▸ **YOUR ASSIGNMENT**
Please pull out every line in the records that contains the string "nombre". Case counts, so include a line only if the capitalization matches.

***

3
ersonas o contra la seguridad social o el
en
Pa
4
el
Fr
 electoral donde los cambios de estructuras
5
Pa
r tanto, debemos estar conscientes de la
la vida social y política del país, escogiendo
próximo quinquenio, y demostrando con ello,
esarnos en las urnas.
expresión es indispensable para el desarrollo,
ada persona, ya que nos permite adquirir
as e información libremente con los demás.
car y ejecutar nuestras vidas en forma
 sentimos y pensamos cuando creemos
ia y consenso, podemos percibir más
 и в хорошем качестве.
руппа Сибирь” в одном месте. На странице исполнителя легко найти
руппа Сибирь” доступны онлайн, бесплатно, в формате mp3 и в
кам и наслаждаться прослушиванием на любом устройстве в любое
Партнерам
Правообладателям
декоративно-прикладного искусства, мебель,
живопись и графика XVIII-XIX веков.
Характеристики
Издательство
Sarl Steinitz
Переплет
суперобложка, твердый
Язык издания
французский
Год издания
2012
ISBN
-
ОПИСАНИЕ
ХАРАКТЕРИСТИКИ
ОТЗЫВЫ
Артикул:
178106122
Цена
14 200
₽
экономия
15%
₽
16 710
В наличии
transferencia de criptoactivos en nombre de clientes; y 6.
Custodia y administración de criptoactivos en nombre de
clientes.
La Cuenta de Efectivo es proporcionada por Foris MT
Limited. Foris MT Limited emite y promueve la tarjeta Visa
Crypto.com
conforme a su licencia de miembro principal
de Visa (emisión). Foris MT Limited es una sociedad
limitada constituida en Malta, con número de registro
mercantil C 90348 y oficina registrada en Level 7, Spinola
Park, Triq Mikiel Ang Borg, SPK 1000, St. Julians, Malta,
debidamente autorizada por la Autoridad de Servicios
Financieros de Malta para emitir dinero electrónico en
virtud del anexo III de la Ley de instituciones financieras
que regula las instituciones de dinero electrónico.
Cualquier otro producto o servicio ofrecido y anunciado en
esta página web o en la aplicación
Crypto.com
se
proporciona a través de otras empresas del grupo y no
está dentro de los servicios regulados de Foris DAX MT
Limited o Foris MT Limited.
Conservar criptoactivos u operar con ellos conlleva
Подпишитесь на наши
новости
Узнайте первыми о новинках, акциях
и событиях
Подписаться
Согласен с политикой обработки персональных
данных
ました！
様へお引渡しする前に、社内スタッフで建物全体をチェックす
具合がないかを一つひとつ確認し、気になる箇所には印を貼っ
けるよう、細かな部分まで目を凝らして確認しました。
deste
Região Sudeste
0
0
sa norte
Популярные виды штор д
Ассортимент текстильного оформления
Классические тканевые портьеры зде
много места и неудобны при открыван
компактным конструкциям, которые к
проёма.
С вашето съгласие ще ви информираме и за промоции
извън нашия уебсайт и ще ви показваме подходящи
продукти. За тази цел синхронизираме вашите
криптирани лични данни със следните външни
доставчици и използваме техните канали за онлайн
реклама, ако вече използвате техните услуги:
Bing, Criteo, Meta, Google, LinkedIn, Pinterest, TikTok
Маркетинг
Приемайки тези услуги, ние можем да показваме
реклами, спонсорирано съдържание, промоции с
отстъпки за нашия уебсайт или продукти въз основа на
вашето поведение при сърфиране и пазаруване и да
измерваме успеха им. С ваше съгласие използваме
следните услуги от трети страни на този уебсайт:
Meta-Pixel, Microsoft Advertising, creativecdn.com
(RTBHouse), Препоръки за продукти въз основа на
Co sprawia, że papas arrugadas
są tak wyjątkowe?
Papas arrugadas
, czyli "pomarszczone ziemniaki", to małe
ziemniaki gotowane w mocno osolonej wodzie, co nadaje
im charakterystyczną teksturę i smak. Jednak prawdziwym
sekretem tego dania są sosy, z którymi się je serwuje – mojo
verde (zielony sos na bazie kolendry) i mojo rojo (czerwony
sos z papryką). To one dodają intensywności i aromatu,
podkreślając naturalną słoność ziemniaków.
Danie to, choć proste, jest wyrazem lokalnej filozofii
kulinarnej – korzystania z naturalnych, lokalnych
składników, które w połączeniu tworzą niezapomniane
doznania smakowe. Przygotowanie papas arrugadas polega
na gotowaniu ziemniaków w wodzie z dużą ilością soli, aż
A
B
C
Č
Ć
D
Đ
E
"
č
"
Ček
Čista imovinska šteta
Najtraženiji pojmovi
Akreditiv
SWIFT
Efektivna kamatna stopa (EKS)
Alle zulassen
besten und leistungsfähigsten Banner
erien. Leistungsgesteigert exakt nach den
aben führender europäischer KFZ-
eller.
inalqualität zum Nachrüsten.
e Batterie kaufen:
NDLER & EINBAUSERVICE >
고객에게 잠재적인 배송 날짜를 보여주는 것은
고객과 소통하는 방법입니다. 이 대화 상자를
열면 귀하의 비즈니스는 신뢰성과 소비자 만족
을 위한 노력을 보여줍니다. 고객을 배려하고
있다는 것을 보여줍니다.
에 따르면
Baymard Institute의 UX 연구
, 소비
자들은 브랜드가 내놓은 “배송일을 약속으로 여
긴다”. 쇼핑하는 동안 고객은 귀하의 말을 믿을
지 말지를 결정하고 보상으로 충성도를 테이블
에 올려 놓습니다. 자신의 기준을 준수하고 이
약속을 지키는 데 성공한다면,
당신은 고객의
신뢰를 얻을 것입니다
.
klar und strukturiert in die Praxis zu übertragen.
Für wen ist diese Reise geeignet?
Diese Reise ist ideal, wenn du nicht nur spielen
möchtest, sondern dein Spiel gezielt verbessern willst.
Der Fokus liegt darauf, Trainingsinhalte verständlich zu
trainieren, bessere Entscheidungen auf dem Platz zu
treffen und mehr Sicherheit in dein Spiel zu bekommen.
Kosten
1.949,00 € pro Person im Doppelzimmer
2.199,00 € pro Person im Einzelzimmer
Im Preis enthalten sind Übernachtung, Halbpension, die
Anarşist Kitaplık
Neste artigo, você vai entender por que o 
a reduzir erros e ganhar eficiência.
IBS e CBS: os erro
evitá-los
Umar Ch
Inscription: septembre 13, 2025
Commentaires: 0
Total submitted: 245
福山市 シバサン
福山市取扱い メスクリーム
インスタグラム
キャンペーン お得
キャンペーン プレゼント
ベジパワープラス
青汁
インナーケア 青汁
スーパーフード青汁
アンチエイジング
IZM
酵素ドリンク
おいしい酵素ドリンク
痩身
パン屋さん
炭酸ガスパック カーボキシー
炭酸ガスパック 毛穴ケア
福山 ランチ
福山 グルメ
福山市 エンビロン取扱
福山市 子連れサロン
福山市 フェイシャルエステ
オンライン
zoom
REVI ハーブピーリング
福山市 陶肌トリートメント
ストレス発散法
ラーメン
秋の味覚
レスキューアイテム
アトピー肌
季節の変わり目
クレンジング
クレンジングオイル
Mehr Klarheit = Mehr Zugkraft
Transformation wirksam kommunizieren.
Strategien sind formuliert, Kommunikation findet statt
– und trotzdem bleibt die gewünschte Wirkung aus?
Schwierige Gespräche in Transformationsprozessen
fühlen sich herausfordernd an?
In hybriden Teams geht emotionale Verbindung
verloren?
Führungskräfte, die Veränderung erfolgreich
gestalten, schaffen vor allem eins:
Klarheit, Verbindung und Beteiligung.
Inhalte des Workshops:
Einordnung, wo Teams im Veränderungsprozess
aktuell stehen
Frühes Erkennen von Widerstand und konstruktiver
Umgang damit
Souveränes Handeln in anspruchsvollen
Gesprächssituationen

***

▸ **EXPECTED ANSWER**
transferencia de criptoactivos en nombre de clientes; y 6.
Custodia y administración de criptoactivos en nombre de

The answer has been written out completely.